After that, kids went to work on the Lakota Winter Count project. For those of you who are unfamiliar – the Winter Count is a cyclical pattern of pictographs that depict major occurrences happening over a period of time, produced on the back of an animal hide and kept by special members of the community. The Winter Count has many purposes but basically it was used to communicate from the past to the future. We at the American Indian Center feel that the Winter Count Project can be a path to connecting our urban heritage with that of our ancestors. This is kind of like our gift to the AIC community of the future. One of our Community Science Facilitators noticed how, “being Indian, we think of everything in circles and spirals, much like the stars in the Milky Way or the rings in a tree. When we think about narrative, we notice our stories are connections to the universe across space and time.”
The Winter Count Project consisted of a 5 part lesson plan: grounding ourselves with the four directions, introducing the Lakota winter Count and making our own short counts, and exploring the Field Museum for Winter Count and other indigenous methods of record keeping.
Again, big thanks go out to Robert Wapahi who helped facilitate this project. “It’s not something everybody did,” says Robert, “a lot of times it would be an artist or someone in the community whose job it was to keep track of the happenings in the universe.” Robert gifted the project a deer hide he says was “just collecting dust.” If you get a chance, come down to the Indian Center and see the beginning of an Old/New AIC tradition and bring Robert Wapahi some Fritos – he loves them.
Gathering our stories on our own short counts (moon count), we looked at some commonalities and found that some of our stories were shared but offered an individual perspective. This was exactly what we hoped for. In the end we learned a lot about ourselves by doing as our ancestors by exploring narratives: individual, community, and world. From what we experienced with kids and community – 2013 was the year of big changes.
During the Winter Break kids were also treated to winter fun and adventure exploring the Cook County Forest Preserves with snow shoes and sleds! The American Indian Center would like to thank, Adam Kessel (Lakota) of the Cook County Forest Preserve for his help and also congratulate him on his recent book: Zombie Gardening. Expect to hear more about the book in the future as the children have been requesting a visit from our friend Adam who was also a longtime staff member at the AIC.

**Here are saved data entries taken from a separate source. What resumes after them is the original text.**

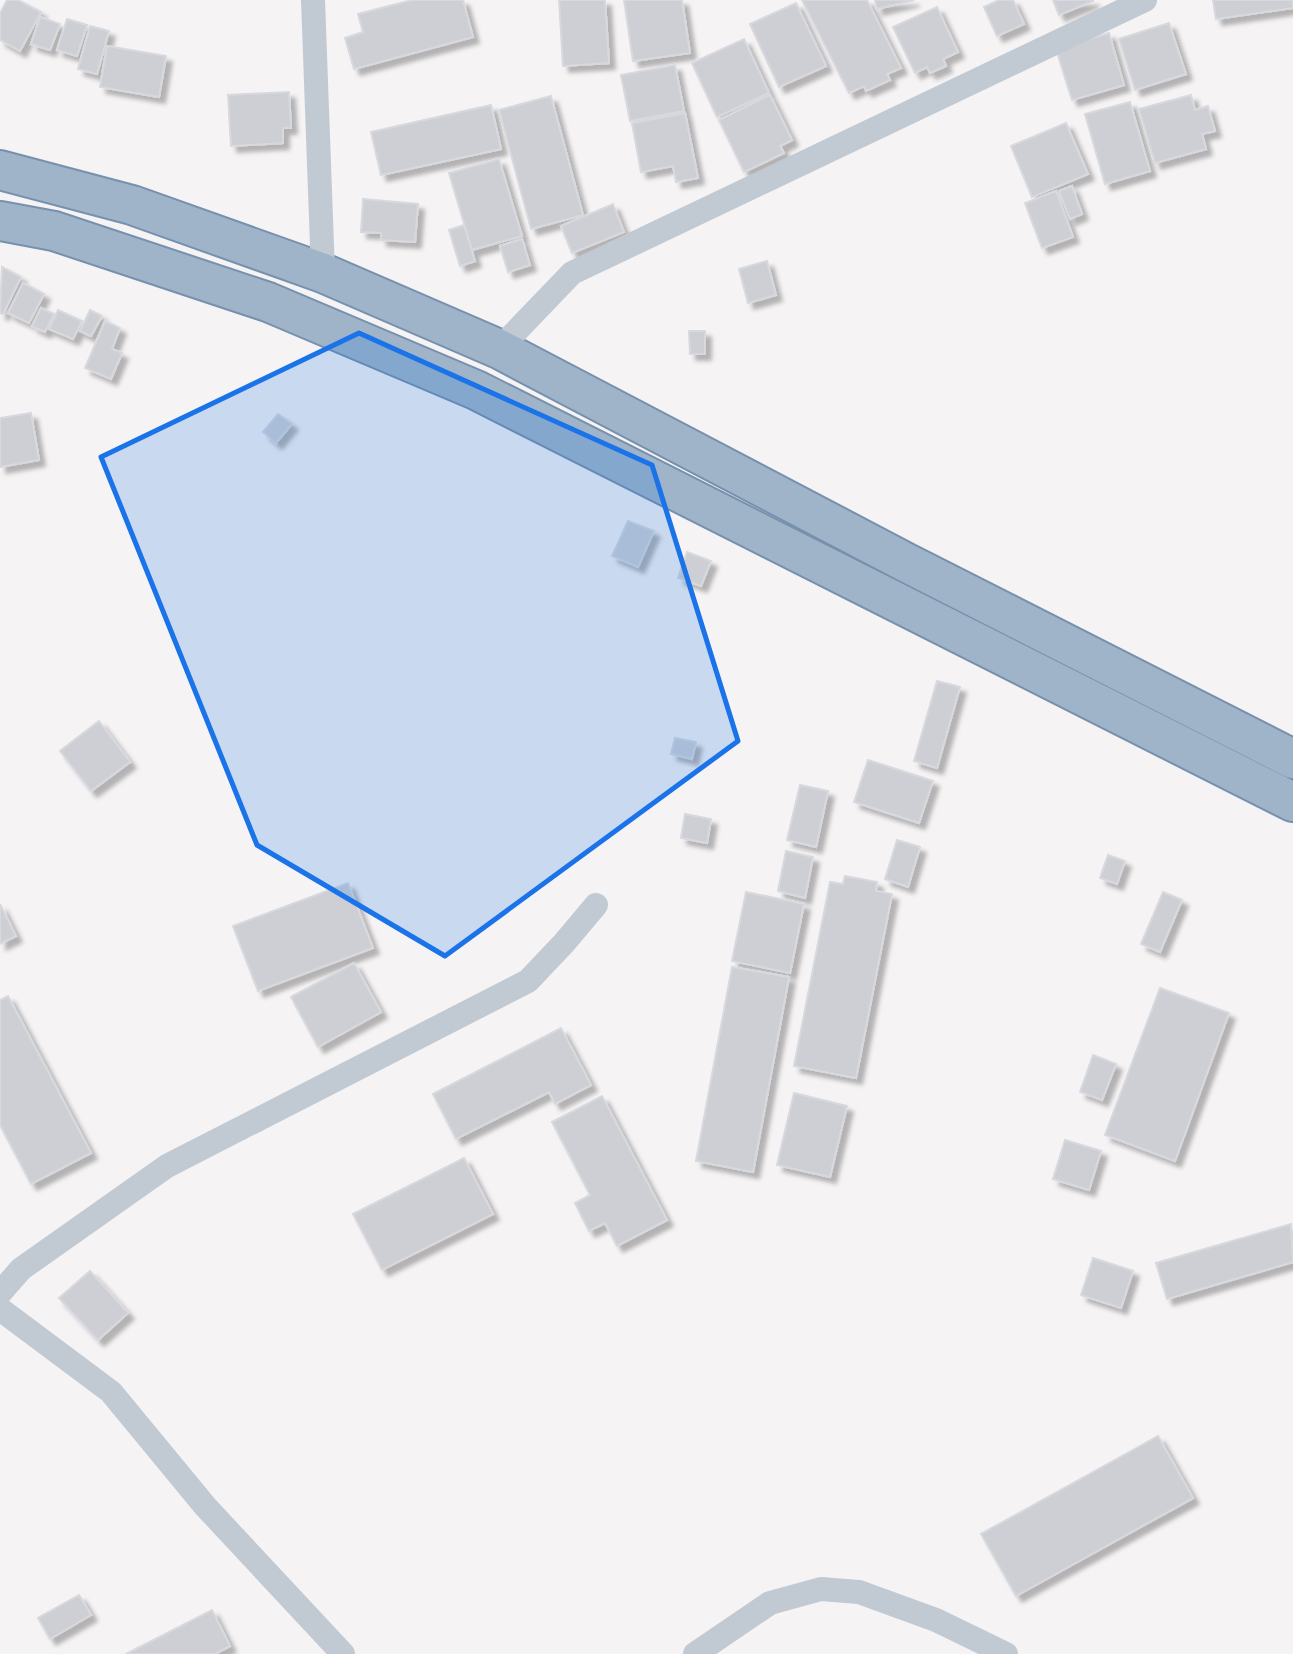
<svg xmlns="http://www.w3.org/2000/svg" width="1293" height="1654" viewBox="0 0 1293 1654" font-family="Arial,sans-serif">
<defs>
<filter id="shadow"><feDropShadow dx="6" dy="6" stdDeviation="2" flood-color="#0004"/></filter>
</defs>
<rect width="100%" height="100%" fill="#f5f3f3"/>
<g fill="#cdcfd5" stroke="#d7d9de" stroke-width="2" filter="url(#shadow)">
<path d="M7,0h11l23,12 -21,39 -20,-11v-27z"/>
<path d="M412,0h51l10,37 -119,32 -9,-31 18,-6 -5,-18z"/>
<path d="M559,0h46l4,63 -46,3z"/>
<path d="M624,0h58l8,53 -57,8z"/>
<path d="M802,0h65l34,68 -14,6 3,6 -24,11 -2,-5 -15,7z"/>
<path d="M875,0h39l-37,9z"/>
<path d="M999,0h14l11,24 -27,12 -13,-29z"/>
<path d="M1053,0h40v1l-34,14z"/>
<path d="M1213,0h80v8l-77,11z"/>
<path d="M796,3l30,63 -47,21 -29,-63z"/>
<path d="M937,7l21,45 -15,7 3,7 -16,7 -3,-6 -12,6 -22,-46z"/>
<path d="M40,17l20,7 -10,26 -19,-6z"/>
<path d="M67,19l20,6 -10,31 -20,-6z"/>
<path d="M1169,23l17,51 -51,16 -16,-51z"/>
<path d="M90,26l19,5 -12,43 -19,-5z"/>
<path d="M1109,33l15,52 -52,15 -16,-51z"/>
<path d="M744,39l25,54 -52,24 -25,-54z"/>
<path d="M107,46l59,10 -7,41 -59,-10z"/>
<path d="M675,65l9,46 -54,10 -9,-46z"/>
<path d="M289,92l2,36h-8v15l-52,3 -3,-51z"/>
<path d="M770,95l22,45 -12,6 4,7 -40,19 -25,-52z"/>
<path d="M1191,95l4,15 13,-4 7,25 -13,3 4,15 -51,14 -16,-54z"/>
<path d="M551,96l32,119 -52,14 -32,-119z"/>
<path d="M1130,102l20,69 -45,13 -20,-70z"/>
<path d="M491,105l10,44 -120,26 -10,-43z"/>
<path d="M685,113l13,65 -22,4 -3,-16 -32,6 -9,-49z"/>
<path d="M1066,123l22,51 -56,23 -21,-51z"/>
<path d="M499,159l23,77 -50,14 -23,-77z"/>
<path d="M1072,186l10,28 -12,5 -11,-28z"/>
<path d="M1056,191l17,46 -31,11 -17,-45z"/>
<path d="M363,199l55,5 -3,38 -34,-2v-7l-20,-1z"/>
<path d="M613,204l11,28 -52,21 -11,-27z"/>
<path d="M464,225l11,36 -15,5 -11,-36z"/>
<path d="M522,239l8,26 -22,7 -8,-26z"/>
<path d="M767,261l9,34 -28,8 -9,-34z"/>
<path d="M2,267l19,10 -18,37 -3,-1z"/>
<path d="M23,283l21,11 -15,29 -21,-10z"/>
<path d="M41,308l13,6 -9,18 -13,-6z"/>
<path d="M58,310l24,11 -9,18 -24,-10z"/>
<path d="M90,310l12,6 -11,20 -11,-5z"/>
<path d="M105,321l15,7 -8,21 10,4 -11,26 -26,-11z"/>
<path d="M689,331h16v23h-15z"/>
<path d="M31,413l8,47 -39,7v-49z"/>
<path d="M278,414l14,10 -16,19 -13,-11z"/>
<path d="M628,521l26,10 -16,36 -26,-11z"/>
<path d="M687,552l24,9 -10,25 -23,-8z"/>
<path d="M937,681l23,6 -23,81 -23,-7z"/>
<path d="M99,721l31,41 -39,29 -31,-40z"/>
<path d="M675,738l21,4 -4,17 -21,-5z"/>
<path d="M868,760l65,21 -14,42 -65,-21z"/>
<path d="M800,785l28,6 -12,56 -29,-7z"/>
<path d="M685,814l26,5 -4,24 -26,-5z"/>
<path d="M897,840l23,7 -12,40 -23,-8z"/>
<path d="M786,851l27,6 -8,41 -27,-7z"/>
<path d="M1108,855l17,6 -8,23 -17,-6z"/>
<path d="M845,876l32,6 -1,9 16,3 -36,184 -62,-12 36,-184 13,2z"/>
<path d="M348,883l25,65 -115,43 -25,-65z"/>
<path d="M746,892l58,12 -14,69 -58,-12z"/>
<path d="M1163,892l19,8 -22,52 -19,-8z"/>
<path d="M0,904l16,32 -16,8z"/>
<path d="M354,963l27,49 -63,35 -27,-50z"/>
<path d="M732,967l57,10 -36,195 -57,-11z"/>
<path d="M1160,988l69,25 -54,148 -70,-26z"/>
<path d="M8,996l83,157 -60,31 -31,-59v-125z"/>
<path d="M561,1028l30,57 -36,19 -6,-12 -93,47 -23,-45z"/>
<path d="M1093,1055l23,9 -14,36 -22,-8z"/>
<path d="M794,1093l53,13 -17,71 -53,-12z"/>
<path d="M602,1096l65,124 -50,26 -12,-23 -16,8 -14,-28 15,-8 -38,-73z"/>
<path d="M1065,1140l36,11 -12,39 -36,-11z"/>
<path d="M464,1158l29,56 -111,56 -29,-56z"/>
<path d="M1291,1224l2,38 -126,37 -11,-36z"/>
<path d="M1093,1258l40,13 -12,37 -40,-13z"/>
<path d="M90,1271l38,42 -30,27 -39,-42z"/>
<path d="M1158,1436l35,62 -177,98 -35,-62z"/>
<path d="M79,1595l12,20 -41,24 -12,-21z"/>
<path d="M212,1610l18,36 -15,8h-89z"/>
</g>
<g fill="none" stroke-linecap="round" stroke-linejoin="round">
<defs>
<g id="trunk">
<path d="M0,170l132,35 191,68 176,76 406,213 388,197"/>
<path d="M0,221l54,10 214,71 208,88 817,412"/>
</g>
</defs>
<use href="#trunk" stroke="#7690ad" stroke-width="42"/>
<g stroke="#c1cad2" stroke-width="24">
<path d="M313,0l10,273"/>
<path d="M499,349l73,-76 573,-273"/>
<path d="M0,1293l21,-24 146,-103 361,-185 36,-38 32,-38"/>
<path d="M0,1309l111,83 94,114 138,148"/>
<path d="M695,1654l75,-51 51,-14 38,3 77,28 70,34"/>
</g>
<use href="#trunk" stroke="#9fb4c9" stroke-width="38"/>
</g>
<path fill="#1a73e8" fill-opacity="0.2" stroke="#1a73e8" stroke-width="5" stroke-linejoin="round" d="M359,333l293,132 86,276 -293,215 -188,-111 -156,-388z"/>
</svg>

The American Indian Center of Chicago would like to thank everyone who made the AIC Winter Camp 2013 a huge success. We must always remember that none of this would be possible without the help from our AIC friends and family. During the two weeks that CPS youth were on break we did – archery (w/Leonard Malatare), basketball (w/Negwes and Robert Hinmon), salve making (w/Felicia and Fawn), deer hoof bell skinning (w/Robert Wapahi), stick games (w/Leonard Malatare, Mavis Neconish, and Eli), Endrigohr (w/Allen Turner), made Wateca Bags (w/Fawn and Janie), snow shoeing (w/Adam), storytelling (w/Eli) and visited historical items (w/special help from Robert Wapahi and the Field Museum).
Thank you to all our volunteers and sponsors for the delicious lunches and snacks that we enjoyed: Tracy DeLeon and Family, the Francisco Family, CK Johnson, American Indian Health Services of Chicago and Staff. Special Thanks to Susan Powers for sharing her knowledge, history and stories with community!